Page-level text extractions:
•••

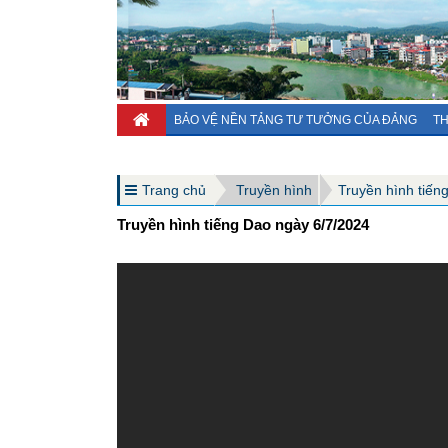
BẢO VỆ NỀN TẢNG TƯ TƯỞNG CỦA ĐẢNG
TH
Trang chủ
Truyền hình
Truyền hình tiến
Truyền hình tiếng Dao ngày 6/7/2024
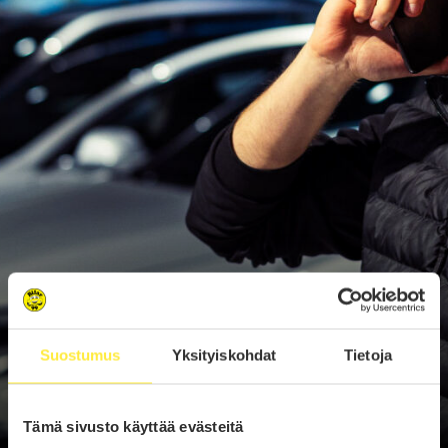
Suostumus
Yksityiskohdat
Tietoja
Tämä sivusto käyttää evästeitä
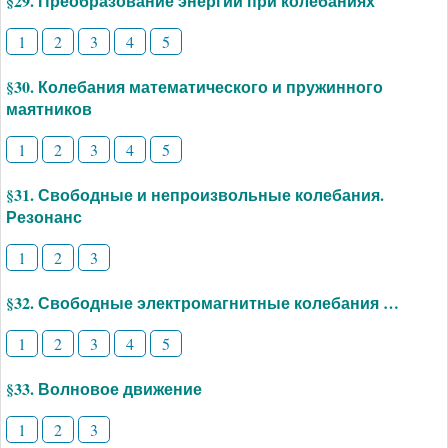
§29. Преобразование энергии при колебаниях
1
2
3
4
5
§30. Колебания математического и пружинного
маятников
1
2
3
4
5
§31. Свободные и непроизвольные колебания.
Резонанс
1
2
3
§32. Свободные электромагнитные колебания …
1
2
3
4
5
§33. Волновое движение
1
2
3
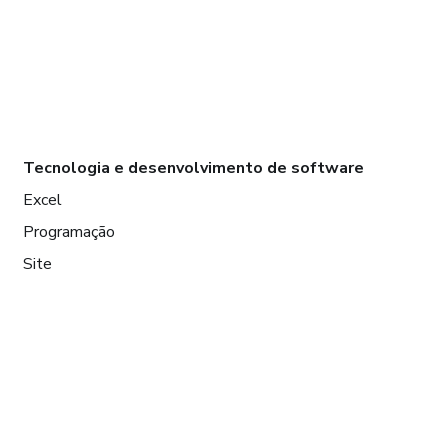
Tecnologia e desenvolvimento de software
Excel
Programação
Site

•••

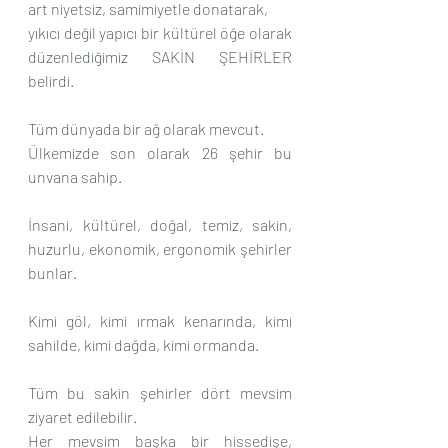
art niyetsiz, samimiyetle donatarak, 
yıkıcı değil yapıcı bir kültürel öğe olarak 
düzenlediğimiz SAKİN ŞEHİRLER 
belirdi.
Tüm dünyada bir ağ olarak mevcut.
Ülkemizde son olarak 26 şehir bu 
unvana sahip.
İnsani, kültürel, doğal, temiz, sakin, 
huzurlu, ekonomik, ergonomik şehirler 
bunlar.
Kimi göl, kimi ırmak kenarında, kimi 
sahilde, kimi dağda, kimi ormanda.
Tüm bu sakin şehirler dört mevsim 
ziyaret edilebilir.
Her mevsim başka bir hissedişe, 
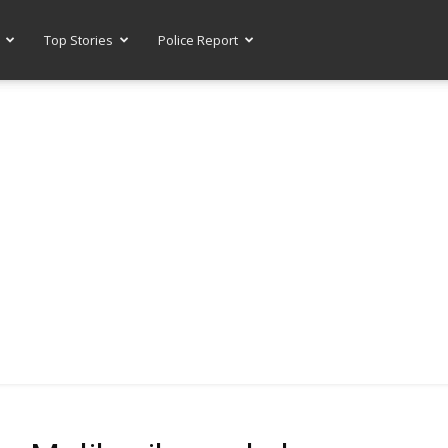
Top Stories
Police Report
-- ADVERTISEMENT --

•••

Filter the entries above and copy only the lines that hold "mevsim".

WRITTEN REPLY -
Tüm bu sakin şehirler dört mevsim 
Her mevsim başka bir hissedişe, 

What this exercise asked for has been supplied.